* WORK TASK *
Starting with the line that has "Descargo de responsabilidad", retype each line down to the end of the entries below, without leaving any out or adding any.

[[ EXERCISE DATA open ]]

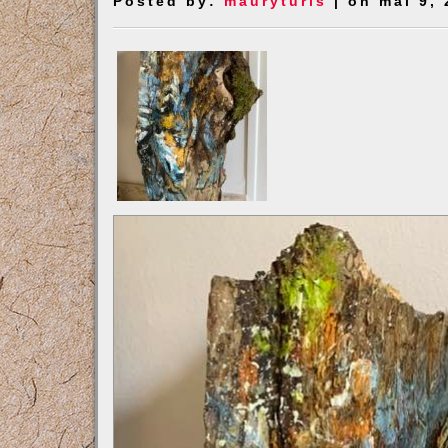
Posted by:
mauryturis
| on mai 9, 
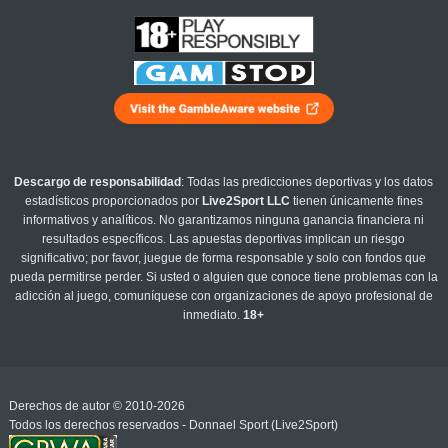
Descargo de responsabilidad
: Todas las predicciones deportivas y los datos
estadísticos proporcionados por
Live2Sport LLC
tienen únicamente fines
informativos y analíticos. No garantizamos ninguna ganancia financiera ni
resultados específicos. Las apuestas deportivas implican un riesgo
significativo; por favor, juegue de forma responsable y solo con fondos que
pueda permitirse perder. Si usted o alguien que conoce tiene problemas con la
adicción al juego, comuníquese con organizaciones de apoyo profesional de
inmediato.
18+
Derechos de autor © 2010-2026
Todos los derechos reservados - Donnael Sport (Live2Sport)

[[ EXERCISE DATA closed ]]

* ANSWER FOR THIS EXERCISE *
Descargo de responsabilidad
: Todas las predicciones deportivas y los datos
estadísticos proporcionados por
Live2Sport LLC
tienen únicamente fines
informativos y analíticos. No garantizamos ninguna ganancia financiera ni
resultados específicos. Las apuestas deportivas implican un riesgo
significativo; por favor, juegue de forma responsable y solo con fondos que
pueda permitirse perder. Si usted o alguien que conoce tiene problemas con la
adicción al juego, comuníquese con organizaciones de apoyo profesional de
inmediato.
18+
Derechos de autor © 2010-2026
Todos los derechos reservados - Donnael Sport (Live2Sport)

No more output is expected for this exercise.